Reproduce the entries below verbatim, beginning at the line that contains "太府监。秩正三品。领左右藏等" and stopping after the line that contains "in 2012, and". Include both of those lines.

============================================================

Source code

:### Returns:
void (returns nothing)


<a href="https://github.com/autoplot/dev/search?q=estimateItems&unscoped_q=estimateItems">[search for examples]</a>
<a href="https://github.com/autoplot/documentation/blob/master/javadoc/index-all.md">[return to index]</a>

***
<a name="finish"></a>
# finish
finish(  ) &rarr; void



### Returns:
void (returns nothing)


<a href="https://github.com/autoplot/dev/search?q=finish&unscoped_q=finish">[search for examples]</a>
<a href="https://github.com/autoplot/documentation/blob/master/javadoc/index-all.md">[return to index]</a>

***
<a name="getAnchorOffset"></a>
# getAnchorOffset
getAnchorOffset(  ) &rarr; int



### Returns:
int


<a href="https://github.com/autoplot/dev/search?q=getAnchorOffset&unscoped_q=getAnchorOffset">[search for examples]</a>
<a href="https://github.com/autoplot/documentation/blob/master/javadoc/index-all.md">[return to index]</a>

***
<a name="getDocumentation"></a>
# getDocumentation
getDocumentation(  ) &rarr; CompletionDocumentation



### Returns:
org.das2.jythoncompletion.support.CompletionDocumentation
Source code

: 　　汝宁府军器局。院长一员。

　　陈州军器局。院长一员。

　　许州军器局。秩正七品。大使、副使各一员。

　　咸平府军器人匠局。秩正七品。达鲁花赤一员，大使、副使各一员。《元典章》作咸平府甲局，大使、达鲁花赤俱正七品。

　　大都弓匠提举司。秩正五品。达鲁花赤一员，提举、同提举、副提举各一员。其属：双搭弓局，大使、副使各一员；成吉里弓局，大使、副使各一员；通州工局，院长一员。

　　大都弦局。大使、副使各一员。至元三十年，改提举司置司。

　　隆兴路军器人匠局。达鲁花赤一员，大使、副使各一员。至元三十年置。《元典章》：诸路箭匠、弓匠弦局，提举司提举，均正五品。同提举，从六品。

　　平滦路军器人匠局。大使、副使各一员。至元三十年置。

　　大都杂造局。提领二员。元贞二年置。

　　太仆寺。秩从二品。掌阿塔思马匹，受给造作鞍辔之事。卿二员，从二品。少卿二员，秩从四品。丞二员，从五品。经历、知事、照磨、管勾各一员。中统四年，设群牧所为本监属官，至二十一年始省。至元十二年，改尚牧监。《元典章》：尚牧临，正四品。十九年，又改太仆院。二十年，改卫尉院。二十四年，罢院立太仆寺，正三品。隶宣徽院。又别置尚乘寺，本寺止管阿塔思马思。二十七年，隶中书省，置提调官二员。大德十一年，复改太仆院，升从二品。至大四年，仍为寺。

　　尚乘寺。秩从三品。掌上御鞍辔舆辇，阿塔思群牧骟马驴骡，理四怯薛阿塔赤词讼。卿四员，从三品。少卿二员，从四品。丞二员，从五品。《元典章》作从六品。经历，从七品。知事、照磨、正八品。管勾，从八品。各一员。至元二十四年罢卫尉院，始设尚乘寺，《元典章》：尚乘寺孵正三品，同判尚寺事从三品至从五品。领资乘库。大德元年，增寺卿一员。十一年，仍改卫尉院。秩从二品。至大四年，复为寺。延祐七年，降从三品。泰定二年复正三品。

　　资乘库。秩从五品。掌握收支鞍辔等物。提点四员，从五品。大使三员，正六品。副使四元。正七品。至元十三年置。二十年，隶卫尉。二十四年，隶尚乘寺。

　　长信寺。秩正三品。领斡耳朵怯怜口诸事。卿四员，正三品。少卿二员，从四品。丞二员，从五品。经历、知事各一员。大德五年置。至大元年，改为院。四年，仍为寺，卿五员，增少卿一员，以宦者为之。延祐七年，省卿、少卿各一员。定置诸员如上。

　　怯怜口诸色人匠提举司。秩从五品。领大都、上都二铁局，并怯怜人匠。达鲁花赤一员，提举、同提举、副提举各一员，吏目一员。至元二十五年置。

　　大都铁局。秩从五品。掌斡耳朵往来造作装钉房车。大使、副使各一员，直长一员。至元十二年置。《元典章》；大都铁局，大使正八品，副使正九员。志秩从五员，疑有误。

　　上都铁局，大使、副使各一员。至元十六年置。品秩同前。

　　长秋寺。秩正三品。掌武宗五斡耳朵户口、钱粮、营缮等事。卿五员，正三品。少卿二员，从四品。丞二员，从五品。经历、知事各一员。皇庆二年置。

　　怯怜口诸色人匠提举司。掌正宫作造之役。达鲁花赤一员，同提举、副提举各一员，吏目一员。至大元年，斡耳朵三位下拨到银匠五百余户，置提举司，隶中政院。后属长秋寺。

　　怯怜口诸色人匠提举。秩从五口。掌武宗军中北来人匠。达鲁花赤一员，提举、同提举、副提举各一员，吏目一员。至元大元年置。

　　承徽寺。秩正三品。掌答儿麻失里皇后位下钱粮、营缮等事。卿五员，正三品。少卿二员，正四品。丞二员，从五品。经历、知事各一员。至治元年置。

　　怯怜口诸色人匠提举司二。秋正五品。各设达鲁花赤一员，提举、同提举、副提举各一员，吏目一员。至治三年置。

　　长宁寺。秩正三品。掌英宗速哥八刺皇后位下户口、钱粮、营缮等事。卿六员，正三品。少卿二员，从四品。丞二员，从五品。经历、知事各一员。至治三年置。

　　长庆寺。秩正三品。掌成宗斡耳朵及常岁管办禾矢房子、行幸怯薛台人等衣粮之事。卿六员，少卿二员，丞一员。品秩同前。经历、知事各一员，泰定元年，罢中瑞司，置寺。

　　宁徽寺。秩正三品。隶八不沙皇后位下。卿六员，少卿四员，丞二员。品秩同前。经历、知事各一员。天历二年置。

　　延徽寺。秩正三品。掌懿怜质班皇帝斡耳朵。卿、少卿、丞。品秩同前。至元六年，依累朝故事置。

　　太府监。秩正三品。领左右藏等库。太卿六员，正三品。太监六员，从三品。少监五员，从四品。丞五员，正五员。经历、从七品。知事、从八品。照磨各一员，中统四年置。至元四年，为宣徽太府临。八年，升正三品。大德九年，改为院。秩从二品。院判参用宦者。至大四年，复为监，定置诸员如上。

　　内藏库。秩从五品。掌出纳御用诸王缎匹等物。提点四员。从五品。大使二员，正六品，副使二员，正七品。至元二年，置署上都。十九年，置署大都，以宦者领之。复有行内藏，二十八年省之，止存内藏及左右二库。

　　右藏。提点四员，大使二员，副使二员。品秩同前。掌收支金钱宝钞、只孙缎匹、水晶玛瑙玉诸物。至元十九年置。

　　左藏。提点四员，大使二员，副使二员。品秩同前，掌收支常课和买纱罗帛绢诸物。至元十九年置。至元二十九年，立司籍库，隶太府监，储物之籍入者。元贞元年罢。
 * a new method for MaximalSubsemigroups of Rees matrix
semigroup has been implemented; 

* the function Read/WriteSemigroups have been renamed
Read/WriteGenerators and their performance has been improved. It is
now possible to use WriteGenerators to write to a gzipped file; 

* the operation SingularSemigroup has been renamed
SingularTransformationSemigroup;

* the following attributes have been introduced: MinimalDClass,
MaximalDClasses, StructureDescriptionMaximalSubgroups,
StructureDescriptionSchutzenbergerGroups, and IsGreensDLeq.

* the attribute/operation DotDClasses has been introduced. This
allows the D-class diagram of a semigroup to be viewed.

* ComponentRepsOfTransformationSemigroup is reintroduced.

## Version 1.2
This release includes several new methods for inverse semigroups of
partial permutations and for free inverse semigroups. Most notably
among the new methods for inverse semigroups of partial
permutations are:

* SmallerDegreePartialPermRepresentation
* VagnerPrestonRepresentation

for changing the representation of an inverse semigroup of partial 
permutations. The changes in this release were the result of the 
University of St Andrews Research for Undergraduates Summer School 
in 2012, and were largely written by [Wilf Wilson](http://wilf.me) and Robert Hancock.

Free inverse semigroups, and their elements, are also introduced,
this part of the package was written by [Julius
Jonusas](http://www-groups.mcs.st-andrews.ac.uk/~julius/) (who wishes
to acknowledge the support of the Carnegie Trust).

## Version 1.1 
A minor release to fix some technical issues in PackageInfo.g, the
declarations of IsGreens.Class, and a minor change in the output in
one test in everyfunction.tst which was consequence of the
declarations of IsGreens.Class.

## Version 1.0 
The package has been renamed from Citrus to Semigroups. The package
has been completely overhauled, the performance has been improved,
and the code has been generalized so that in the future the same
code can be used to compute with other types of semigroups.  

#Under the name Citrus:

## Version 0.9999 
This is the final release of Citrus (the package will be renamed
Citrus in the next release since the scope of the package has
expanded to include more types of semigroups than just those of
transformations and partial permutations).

============================================================

- _Result below_:
　　太府监。秩正三品。领左右藏等库。太卿六员，正三品。太监六员，从三品。少监五员，从四品。丞五员，正五员。经历、从七品。知事、从八品。照磨各一员，中统四年置。至元四年，为宣徽太府临。八年，升正三品。大德九年，改为院。秩从二品。院判参用宦者。至大四年，复为监，定置诸员如上。

　　内藏库。秩从五品。掌出纳御用诸王缎匹等物。提点四员。从五品。大使二员，正六品，副使二员，正七品。至元二年，置署上都。十九年，置署大都，以宦者领之。复有行内藏，二十八年省之，止存内藏及左右二库。

　　右藏。提点四员，大使二员，副使二员。品秩同前。掌收支金钱宝钞、只孙缎匹、水晶玛瑙玉诸物。至元十九年置。

　　左藏。提点四员，大使二员，副使二员。品秩同前，掌收支常课和买纱罗帛绢诸物。至元十九年置。至元二十九年，立司籍库，隶太府监，储物之籍入者。元贞元年罢。
 * a new method for MaximalSubsemigroups of Rees matrix
semigroup has been implemented; 

* the function Read/WriteSemigroups have been renamed
Read/WriteGenerators and their performance has been improved. It is
now possible to use WriteGenerators to write to a gzipped file; 

* the operation SingularSemigroup has been renamed
SingularTransformationSemigroup;

* the following attributes have been introduced: MinimalDClass,
MaximalDClasses, StructureDescriptionMaximalSubgroups,
StructureDescriptionSchutzenbergerGroups, and IsGreensDLeq.

* the attribute/operation DotDClasses has been introduced. This
allows the D-class diagram of a semigroup to be viewed.

* ComponentRepsOfTransformationSemigroup is reintroduced.

## Version 1.2
This release includes several new methods for inverse semigroups of
partial permutations and for free inverse semigroups. Most notably
among the new methods for inverse semigroups of partial
permutations are:

* SmallerDegreePartialPermRepresentation
* VagnerPrestonRepresentation

for changing the representation of an inverse semigroup of partial 
permutations. The changes in this release were the result of the 
University of St Andrews Research for Undergraduates Summer School 
in 2012, and were largely written by [Wilf Wilson](http://wilf.me) and Robert Hancock.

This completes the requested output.